Conflict of Interest
K.N., H.M., Y.E., S.O., H.N., Y.N., T.U., and R.S. are employees of Kyowa Hakko Kirin. A.K. is an employee of Mitsubishi Tanabe Pharma Corporation. M.S. reports no conflict of interest relevant to this study. M.F. has received consulting fees from Kyowa Hakko Kirin and Ono Pharmaceutical, lecture fees from Kyowa Hakko Kirin, Bayer Yakuhin, Torii Pharmaceutical, and Ono Pharmaceutical, and grants from Kyowa Hakko Kirin and Bayer Yakuhin.
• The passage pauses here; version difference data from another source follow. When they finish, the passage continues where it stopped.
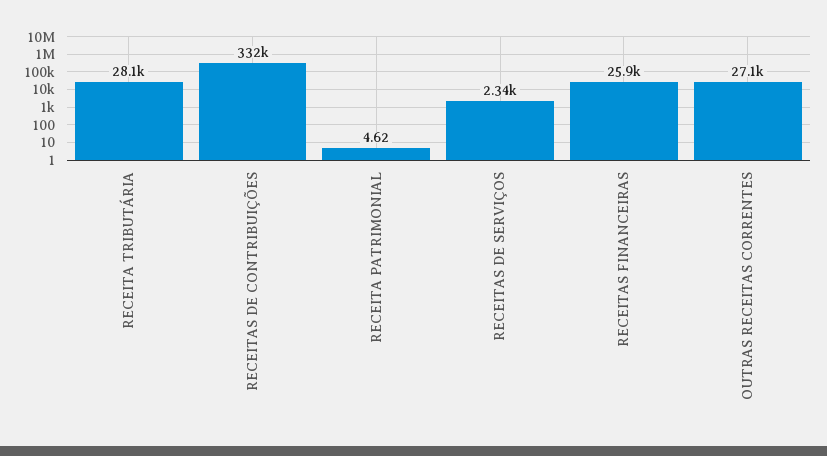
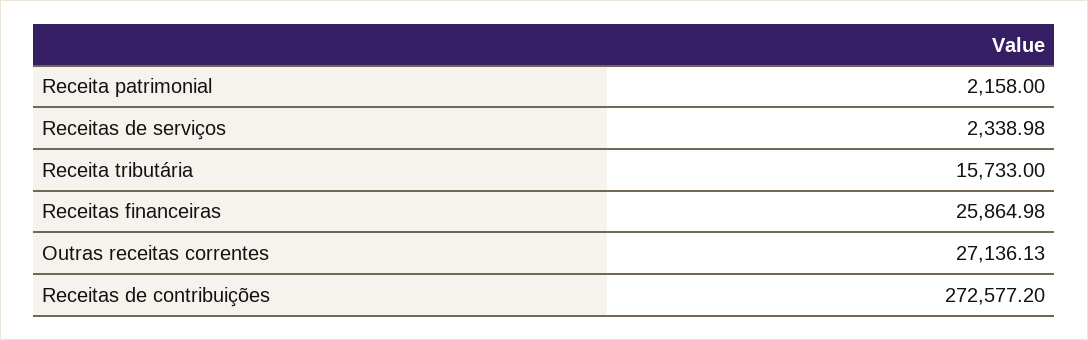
  {
-   "RECEITA TRIBUTÁRIA": 28100,
+   "RECEITA TRIBUTÁRIA": 15733,
-   "RECEITAS DE CONTRIBUIÇÕES": 332000,
+   "RECEITAS DE CONTRIBUIÇÕES": 272577.2,
-   "RECEITA PATRIMONIAL": 4.62,
+   "RECEITA PATRIMONIAL": 2158,
    "RECEITAS DE SERVIÇOS": 2338.98,
    "RECEITAS FINANCEIRAS": 25864.98,
    "OUTRAS RECEITAS CORRENTES": 27136.13
  }

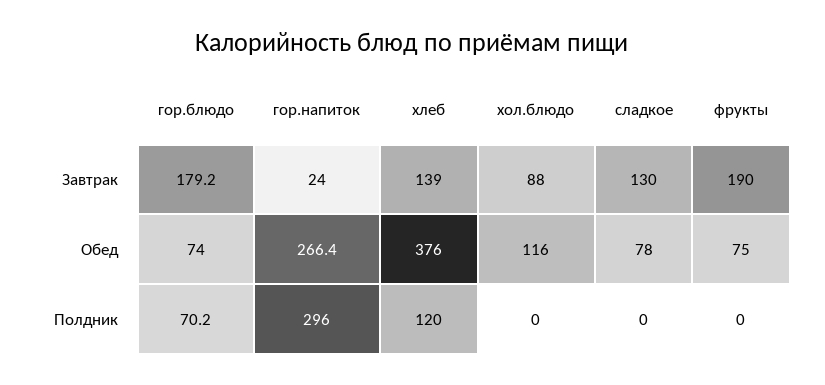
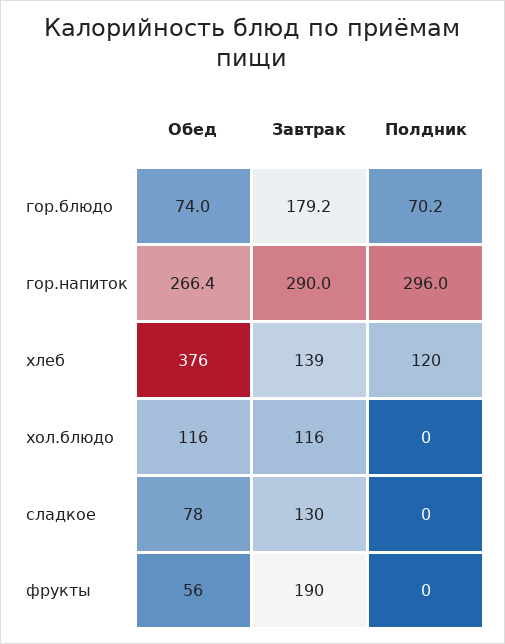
  {
    "гор.блюдо": {
      "Завтрак": 179.2,
      "Обед": 74,
      "Полдник": 70.2
    },
    "гор.напиток": {
-     "Завтрак": 24,
+     "Завтрак": 290,
      "Обед": 266.4,
      "Полдник": 296
    },
    "хлеб": {
      "Завтрак": 139,
      "Обед": 376,
      "Полдник": 120
    },
    "хол.блюдо": {
-     "Завтрак": 88,
+     "Завтрак": 116,
      "Обед": 116,
      "Полдник": 0
    },
    "сладкое": {
      "Завтрак": 130,
      "Обед": 78,
      "Полдник": 0
    },
    "фрукты": {
      "Завтрак": 190,
-     "Обед": 75,
+     "Обед": 56,
      "Полдник": 0
    }
  }

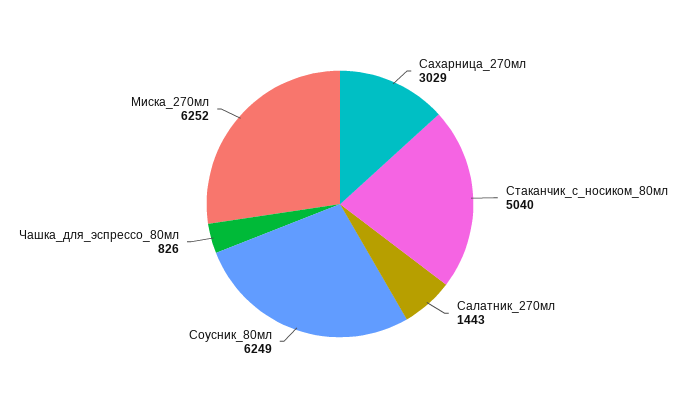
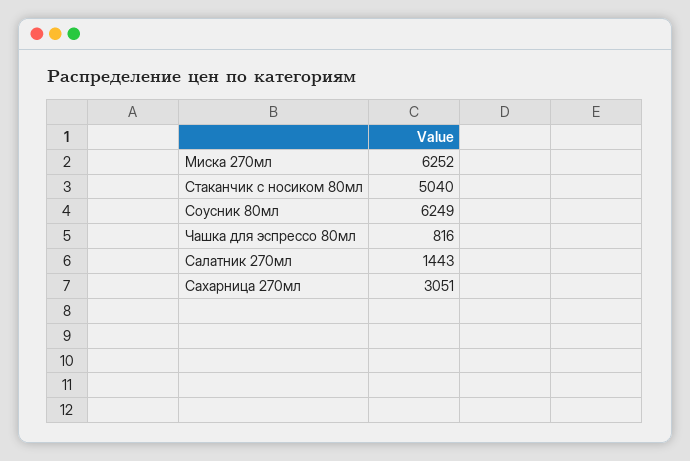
  {
-   "Сахарница_270мл": 3029,
+   "Сахарница_270мл": 3051,
    "Стаканчик_с_носиком_80мл": 5040,
    "Салатник_270мл": 1443,
    "Соусник_80мл": 6249,
-   "Чашка_для_эспрессо_80мл": 826,
+   "Чашка_для_эспрессо_80мл": 816,
    "Миска_270мл": 6252
  }

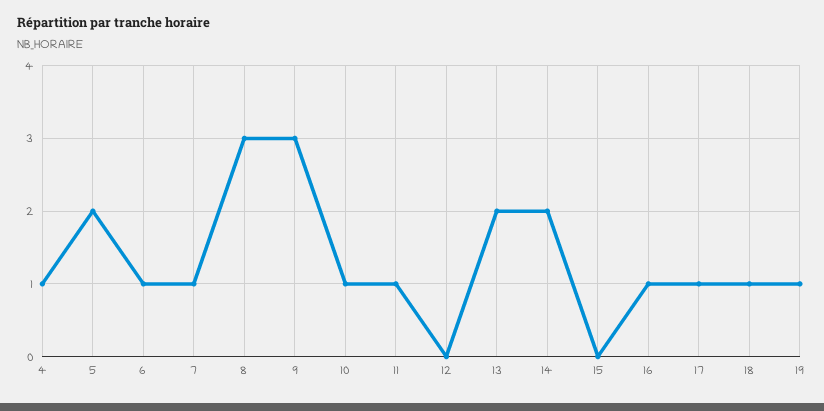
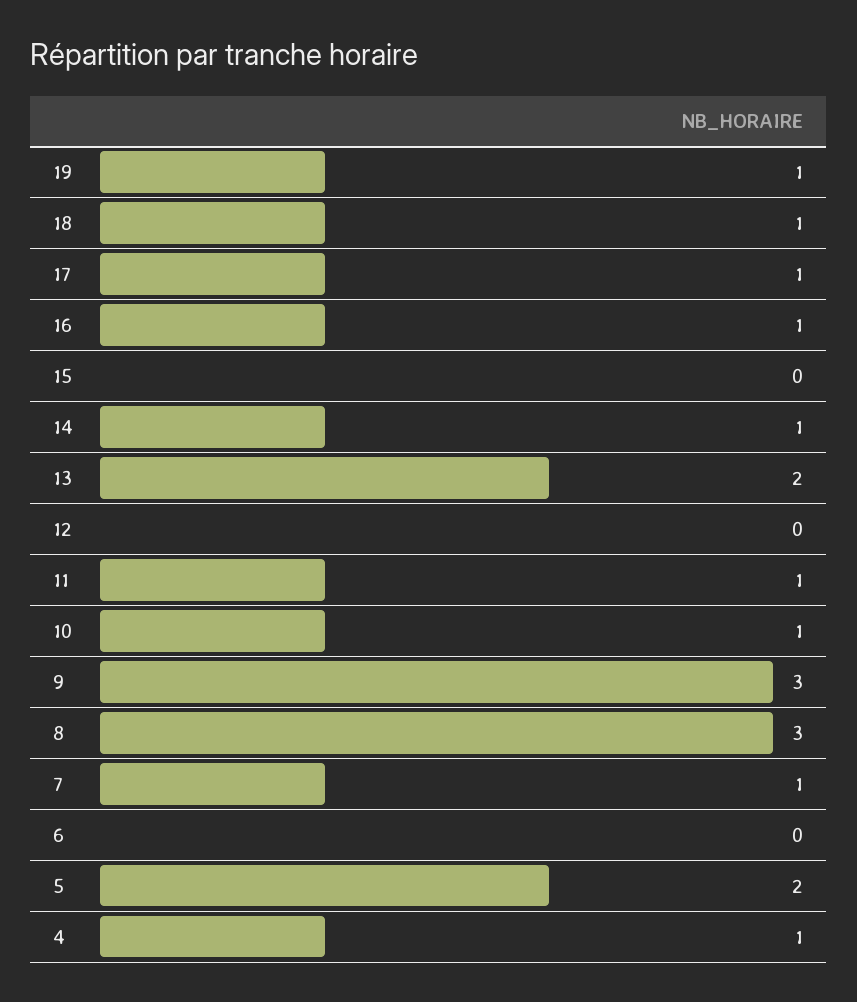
  {
    "4": 1,
    "5": 2,
-   "6": 1,
+   "6": 0,
    "7": 1,
    "8": 3,
    "9": 3,
    "10": 1,
    "11": 1,
    "12": 0,
    "13": 2,
-   "14": 2,
+   "14": 1,
    "15": 0,
    "16": 1,
    "17": 1,
    "18": 1,
    "19": 1
  }

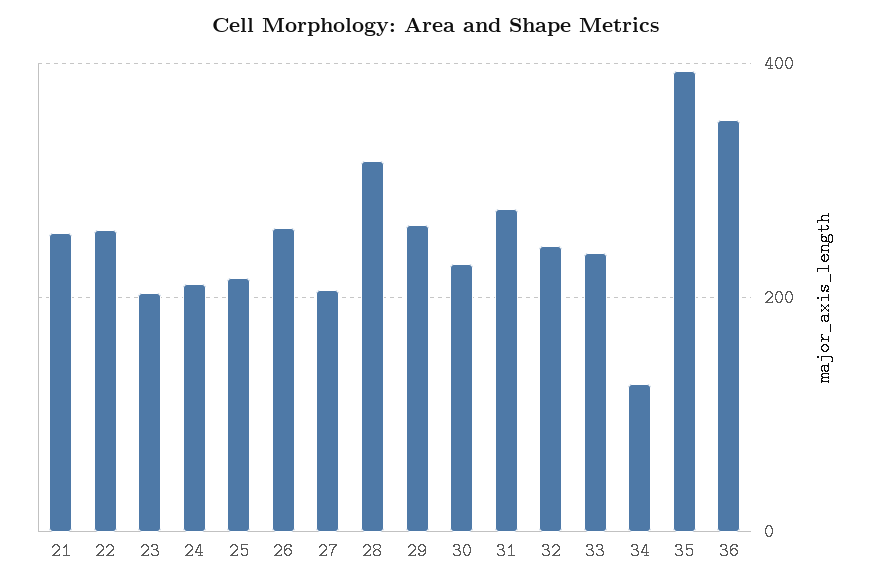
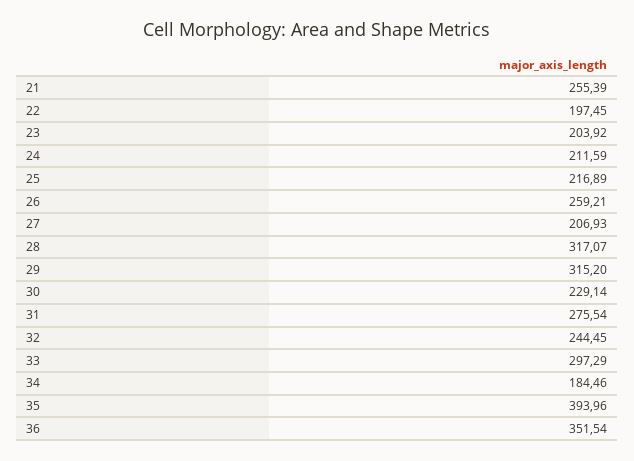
  {
    "21": 255.39,
-   "22": 260,
+   "22": 197.45,
    "23": 203.92,
    "24": 211.59,
    "25": 216.89,
    "26": 259.21,
    "27": 206.93,
    "28": 317.07,
-   "29": 260,
+   "29": 315.2,
    "30": 229.14,
    "31": 275.54,
    "32": 244.45,
-   "33": 240,
+   "33": 297.29,
-   "34": 120,
+   "34": 184.46,
    "35": 393.96,
    "36": 351.54
  }

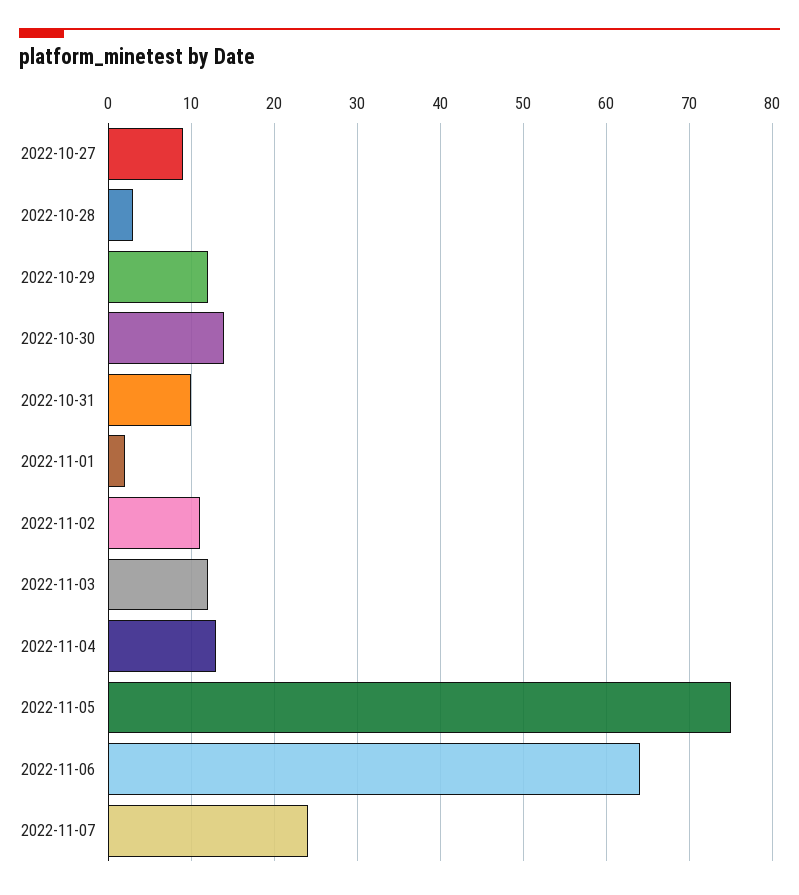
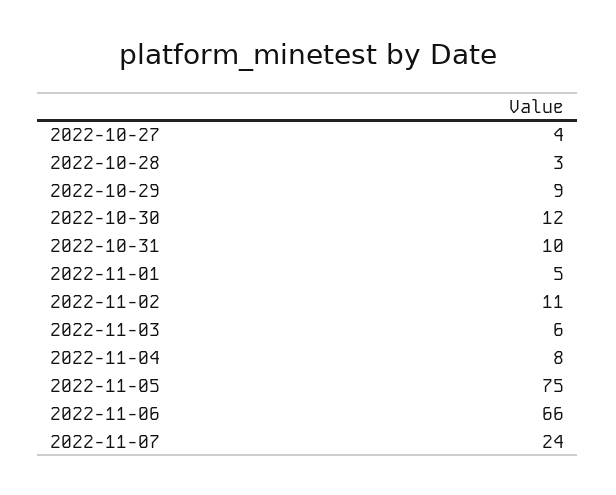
  {
-   "2022-10-27": 9,
+   "2022-10-27": 4,
    "2022-10-28": 3,
-   "2022-10-29": 12,
+   "2022-10-29": 9,
-   "2022-10-30": 14,
+   "2022-10-30": 12,
    "2022-10-31": 10,
-   "2022-11-01": 2,
+   "2022-11-01": 5,
    "2022-11-02": 11,
-   "2022-11-03": 12,
+   "2022-11-03": 6,
-   "2022-11-04": 13,
+   "2022-11-04": 8,
    "2022-11-05": 75,
-   "2022-11-06": 64,
+   "2022-11-06": 66,
    "2022-11-07": 24
  }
T.A. has received consulting fees from Kyowa Hakko Kirin, Astellas Pharma, Bayer Yakuhin, Fuso Pharmaceutical Industries, Japan Tobacco, Ono Pharmaceutical, and NIPRO Industry, and lecture fees from Kyowa Hakko Kirin, Chugai Pharmaceutical, Bayer Yakuhin, Kissei Pharmaceutical, Torii Pharmaceutical, and Ono Pharmaceutical.
Author Contributions
K.N. wrote the manuscript; H.M., M.S., Y.E., S.O., H.N., Y.N., T.U., A.K., R.S., M.F., and T.A. designed the research; M.S. performed the research; K.N., H.M., and A.K. analyzed the data.
Supporting information
Acknowledgments
The authors thank Kyowa Hakko Kirin and Mitsubishi Tanabe Pharma Corporation who sponsored this work under a collaboration agreement.